Madness. That’s the word. Come to my house when I’m having an attack. Look at me, then look at the faces of my loved ones. Think of the clearest image you can of a man who’s gone insane. Then put yourself in the room with him. And stay there.

This poem, “Night Sweats,” holds, for me, familiar images. I’ve had to make trips to the psyche ward. Also, the love: when the speaker sees his wife come through the door, he lifts, just slightly, from the insanity. He loves her; and he knows the hell he’s putting her through. I love Michelle, my wife, who has been through the same Inferno.

So, I “relate” to the poem. But, that’s not the only reason I like it—I like it because it’s beautiful. Art. Literature. I soak myself in poems and great prose, because art, so many times in my life, has saved me from the madness, even if for only brief moments; moments in which I can build again, to haul myself out of the ocean of shattered glass that is mental illness.

But, those two lines—oh those two lines. Always inside me is the child who died.

I’ve read a couple of bios on Lowell. He started showing signs of the illness early on, in childhood. That’s bad; mine didn’t kick in until seventeen (which is a “traditional” time for it to begin). He had a rough go with his parents, a cold mother, a father who was more of a haze. Lowell didn’t suffer physical or sexual abuse as a child. And yet, he was able to write those two lines.

Now, that’s my interpretation—the lines feel an awful lot like childhood abuse. I bet other survivors of horrible childhoods have seen something similar in those words.

They shook me, to my bones. And yet, I didn’t hurt myself, didn’t start cutting or thinking about taking my Harley over a ravine. I sobbed, for a long time. Not just with the surge of an unearthed emotion, but with the beauty of the lines themselves. Look at them. Read them deeply.

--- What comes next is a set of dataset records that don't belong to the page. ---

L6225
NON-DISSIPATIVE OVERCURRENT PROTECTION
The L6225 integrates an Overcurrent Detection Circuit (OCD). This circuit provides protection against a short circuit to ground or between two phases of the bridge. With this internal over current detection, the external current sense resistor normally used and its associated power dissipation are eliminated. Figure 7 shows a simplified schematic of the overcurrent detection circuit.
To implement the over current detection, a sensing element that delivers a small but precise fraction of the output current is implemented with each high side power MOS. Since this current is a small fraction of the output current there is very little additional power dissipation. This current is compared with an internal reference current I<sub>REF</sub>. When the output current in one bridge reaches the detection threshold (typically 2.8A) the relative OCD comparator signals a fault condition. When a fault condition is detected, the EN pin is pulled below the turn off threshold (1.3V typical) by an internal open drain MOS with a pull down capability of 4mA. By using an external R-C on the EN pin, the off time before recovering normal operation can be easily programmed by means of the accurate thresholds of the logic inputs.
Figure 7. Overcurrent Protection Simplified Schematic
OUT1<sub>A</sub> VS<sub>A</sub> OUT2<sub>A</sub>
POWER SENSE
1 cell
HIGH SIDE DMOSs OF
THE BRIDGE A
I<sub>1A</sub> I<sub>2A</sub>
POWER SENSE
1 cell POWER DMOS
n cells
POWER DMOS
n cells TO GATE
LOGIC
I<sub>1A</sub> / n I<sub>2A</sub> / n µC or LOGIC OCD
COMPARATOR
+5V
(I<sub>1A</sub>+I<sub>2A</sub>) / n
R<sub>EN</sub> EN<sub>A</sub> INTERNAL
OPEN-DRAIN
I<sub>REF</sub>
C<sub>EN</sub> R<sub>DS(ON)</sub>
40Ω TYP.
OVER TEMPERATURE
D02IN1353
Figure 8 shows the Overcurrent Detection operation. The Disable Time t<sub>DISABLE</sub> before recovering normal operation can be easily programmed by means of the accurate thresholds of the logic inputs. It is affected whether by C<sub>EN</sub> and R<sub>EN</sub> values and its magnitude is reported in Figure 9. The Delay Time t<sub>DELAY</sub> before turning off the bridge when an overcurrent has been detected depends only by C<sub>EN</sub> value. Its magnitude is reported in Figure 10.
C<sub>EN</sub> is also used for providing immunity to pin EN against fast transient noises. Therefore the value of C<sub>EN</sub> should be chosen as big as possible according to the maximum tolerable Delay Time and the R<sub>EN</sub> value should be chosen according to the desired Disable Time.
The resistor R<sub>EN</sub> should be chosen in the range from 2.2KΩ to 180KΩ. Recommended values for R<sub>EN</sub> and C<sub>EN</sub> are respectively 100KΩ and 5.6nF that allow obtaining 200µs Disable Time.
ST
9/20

If your childhood was cousin to mine, you’ll know it; and if you had a childhood relatively freed up from the violence of others, well, at least you’ve got the opportunity to come to a deeper understanding of someone else’s suffering.

So, what does it mean when a poet writes a poem with those two lines in it, yet did not suffer what I find in his lines? It means he was brilliant. Fucking brilliant.

 

“Night Sweat” by Robert Lowell

Work table, litter, books and standing lamp,

Plain things, my stalled equipment, the old broom–

But I am living in a tidied room,

for ten nights now I’ve felt the creeping damp

float over my pajamas’ wilted white. . .

Sweet salt embalms me and my head is wet,

everything streams and tells me this is right;

my life’s fever is soaking in night sweat–

one life, one writing! But the downward glide

and bias of existing wrings us dry–

always inside me is the child who died,

always inside me is his will to die–

one universe, one body. . .in this urn

the animal night sweats of the spirit burn

 

Behind me! You! Again I feel the light

lighten my leaded eyelids, while the gray

skulled horses whinny for the soot of night.

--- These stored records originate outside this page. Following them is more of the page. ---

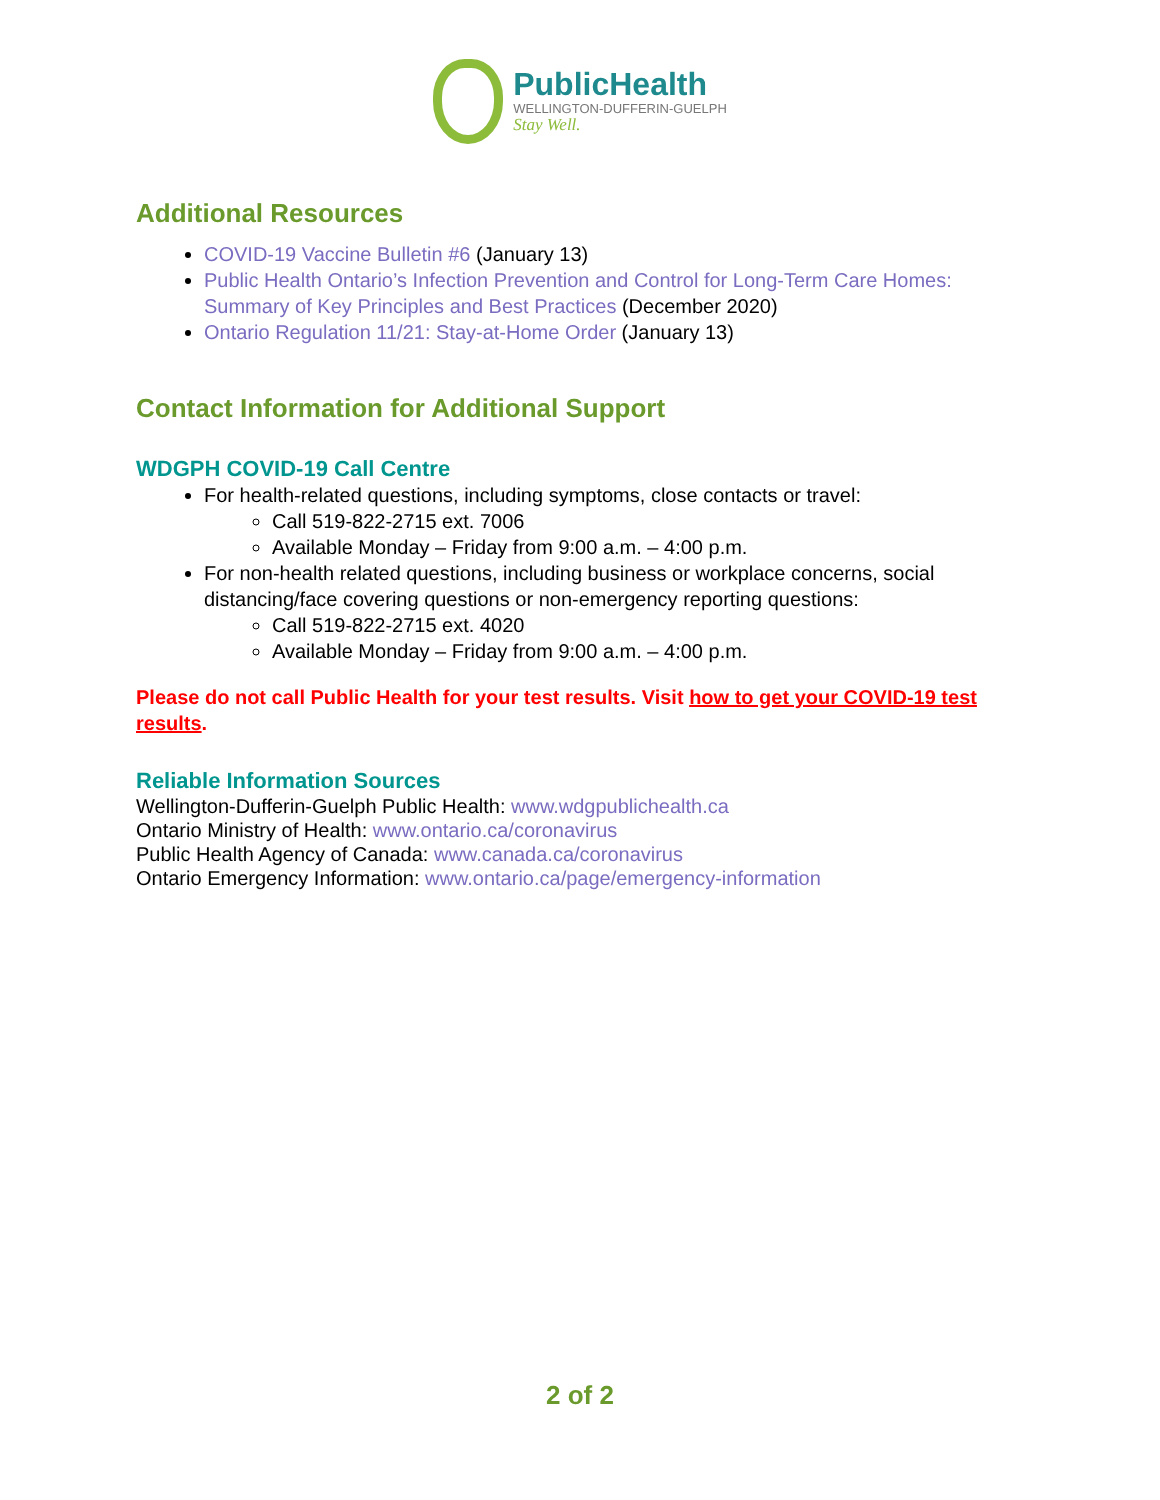PublicHealth
WELLINGTON-DUFFERIN-GUELPH
Stay Well.
Additional Resources
COVID-19 Vaccine Bulletin #6 (January 13)
Public Health Ontario’s Infection Prevention and Control for Long-Term Care Homes: Summary of Key Principles and Best Practices (December 2020)
Ontario Regulation 11/21: Stay-at-Home Order (January 13)
Contact Information for Additional Support
WDGPH COVID-19 Call Centre
For health-related questions, including symptoms, close contacts or travel:
Call 519-822-2715 ext. 7006
Available Monday – Friday from 9:00 a.m. – 4:00 p.m.
For non-health related questions, including business or workplace concerns, social distancing/face covering questions or non-emergency reporting questions:
Call 519-822-2715 ext. 4020
Available Monday – Friday from 9:00 a.m. – 4:00 p.m.
Please do not call Public Health for your test results. Visit how to get your COVID-19 test results.
Reliable Information Sources
Wellington-Dufferin-Guelph Public Health: www.wdgpublichealth.ca
Ontario Ministry of Health: www.ontario.ca/coronavirus
Public Health Agency of Canada: www.canada.ca/coronavirus
Ontario Emergency Information: www.ontario.ca/page/emergency-information
2 of 2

I dabble in the dapple of the day,

a heap of wet clothes, seamy, shivering,

I see my flesh and bedding washed with light,

my child exploding into dynamite,

my wife. . .your lightness alters everything,

and tears the black web from the spider’s sack,

as your heart hops and flutters like a hare.

Poor turtle, tortoise, if I cannot clear

the surface of these troubled waters here,

absolve me, help me, Dear Heart, as you bear

this world’s dead weight and cycle on your back.